LE SINISTRE EUROPEE E L'ESEMPIO DEI GRÜNEN

Ma sin da oggi è bene mettere a fuoco un fenomeno inedito che tutti i sondaggi confermano: la capacità dei Grünen, i Verdi tedeschi, non solo di raddoppiare quasi i consensi in Baviera passando dal 10 al 18%, ma anche di assorbire per intero la perdita della Spd crollata, sempre secondo i sondaggi, a un misero 11%. È questo un fenomeno del tutto estraneo alle dinamiche delle sinistre europee, che ha contagiato la sola Austria che ha eletto presidente della Repubblica nel 2016 col 53% il verde van der Bellen. Sinistre europee che vedono i socialisti francesi inchiodati su un misero 4,5%, i socialdemocratici tedeschi dati dai sondaggi nazionali a uno sconfortante 17,6% (sulla stessa fascia ininfluente del Pd italiano), senza però che altre forze di sinistra riescano a assorbirne voti e a sostituirne il ruolo (la stessa France Insoumise di Mélenchon in Francia è crollata nei sondaggi dal 19,58 al 12,5%). Unica eccezione la Spagna nella quale - complice la guida del governo di minoranza - il Pse è accreditato dai sondaggi del 25,6%, fenomeno unico tra i grandi Paesi continentali.

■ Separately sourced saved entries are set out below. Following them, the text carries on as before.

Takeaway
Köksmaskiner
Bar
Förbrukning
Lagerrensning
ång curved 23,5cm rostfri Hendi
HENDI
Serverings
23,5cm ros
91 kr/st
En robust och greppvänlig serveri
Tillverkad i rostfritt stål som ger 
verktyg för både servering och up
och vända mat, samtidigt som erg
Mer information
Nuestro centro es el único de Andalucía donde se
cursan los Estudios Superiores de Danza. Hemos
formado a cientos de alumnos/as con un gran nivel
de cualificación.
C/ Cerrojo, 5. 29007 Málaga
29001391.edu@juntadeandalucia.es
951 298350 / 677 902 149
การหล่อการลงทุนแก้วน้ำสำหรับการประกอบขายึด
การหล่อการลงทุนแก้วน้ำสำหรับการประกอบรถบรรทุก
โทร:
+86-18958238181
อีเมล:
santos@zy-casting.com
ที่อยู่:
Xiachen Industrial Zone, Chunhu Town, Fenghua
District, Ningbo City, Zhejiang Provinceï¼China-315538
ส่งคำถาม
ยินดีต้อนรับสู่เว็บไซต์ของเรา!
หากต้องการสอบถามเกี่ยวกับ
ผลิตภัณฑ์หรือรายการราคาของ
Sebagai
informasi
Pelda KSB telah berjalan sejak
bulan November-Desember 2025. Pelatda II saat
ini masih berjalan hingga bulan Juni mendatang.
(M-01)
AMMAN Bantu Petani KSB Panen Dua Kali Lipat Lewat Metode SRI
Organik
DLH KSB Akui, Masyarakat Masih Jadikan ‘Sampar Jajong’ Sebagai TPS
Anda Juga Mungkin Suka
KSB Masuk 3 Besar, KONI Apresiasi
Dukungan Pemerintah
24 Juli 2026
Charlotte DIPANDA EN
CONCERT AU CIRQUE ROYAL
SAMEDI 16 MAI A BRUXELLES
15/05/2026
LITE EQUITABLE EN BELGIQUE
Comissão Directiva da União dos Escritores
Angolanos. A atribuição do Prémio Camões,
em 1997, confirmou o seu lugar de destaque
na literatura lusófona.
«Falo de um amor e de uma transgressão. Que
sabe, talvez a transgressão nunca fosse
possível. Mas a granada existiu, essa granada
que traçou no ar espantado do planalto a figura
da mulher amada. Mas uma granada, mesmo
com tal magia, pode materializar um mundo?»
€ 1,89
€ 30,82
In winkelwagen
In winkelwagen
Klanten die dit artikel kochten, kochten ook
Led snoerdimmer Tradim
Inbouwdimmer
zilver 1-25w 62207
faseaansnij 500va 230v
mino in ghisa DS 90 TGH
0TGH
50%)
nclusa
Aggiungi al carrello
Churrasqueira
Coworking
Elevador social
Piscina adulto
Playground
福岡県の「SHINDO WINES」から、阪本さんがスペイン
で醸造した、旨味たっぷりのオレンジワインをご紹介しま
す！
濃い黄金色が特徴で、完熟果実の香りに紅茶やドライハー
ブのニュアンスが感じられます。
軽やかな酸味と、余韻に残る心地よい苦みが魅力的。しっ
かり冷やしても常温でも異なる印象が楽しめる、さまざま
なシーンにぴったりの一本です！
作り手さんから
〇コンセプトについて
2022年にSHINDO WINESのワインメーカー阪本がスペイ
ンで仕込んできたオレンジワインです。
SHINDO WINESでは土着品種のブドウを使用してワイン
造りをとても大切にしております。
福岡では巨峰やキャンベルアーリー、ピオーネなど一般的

Una manifestazione dei Verdi tedeschi.

IL PARTITO FONDATO DA FISHER CREDIBILE PER GLI ELETTORI

In questo quadro, farebbero bene le sinistre europee, in particolare il Pd, ad analizzare le ragioni di questo unicum che è il successo di consenso dei Verdi tedeschi. Un successo che ha radici lontane, nella leadership fondante di Joschka Fisher e di Daniel Coh Bendit - leader del '68 tedesco, non va dimenticato, anche questo è un unicum - che ha sempre combinato una forte spinta ambientalista e progressista con dosi massicce di realpolitik, col rifiuto netto delle logiche del Nimby, del dissenso massimalista delle opere pubbliche che caratterizza i Verdi negli altri Paesi, in una dimensione saggia di «riduzione del danno», anche e addirittura nei confronti del nucleare. Una realpolitik che ha sempre temperato gli eccessi ideologici, anche sul versante del pacifismo, della quale esempio massimo è stata la scelta di Fisher, ministro degli Esteri di Schröder, di mandare la Lutwaffe (!) a bombardare la Belgrado di Milosevic nel 1999. I verdi tedeschi, insomma, senza derogare alla propria piattaforma di sinistra, solidale nei confronti degli immigrati e progressista, riescono a proporsi e a essere accettati dall’elettorato come una credibile forza di governo (forse anche in Baviera dopo il voto) senza perdere consensi popolari. Un esempio da studiare.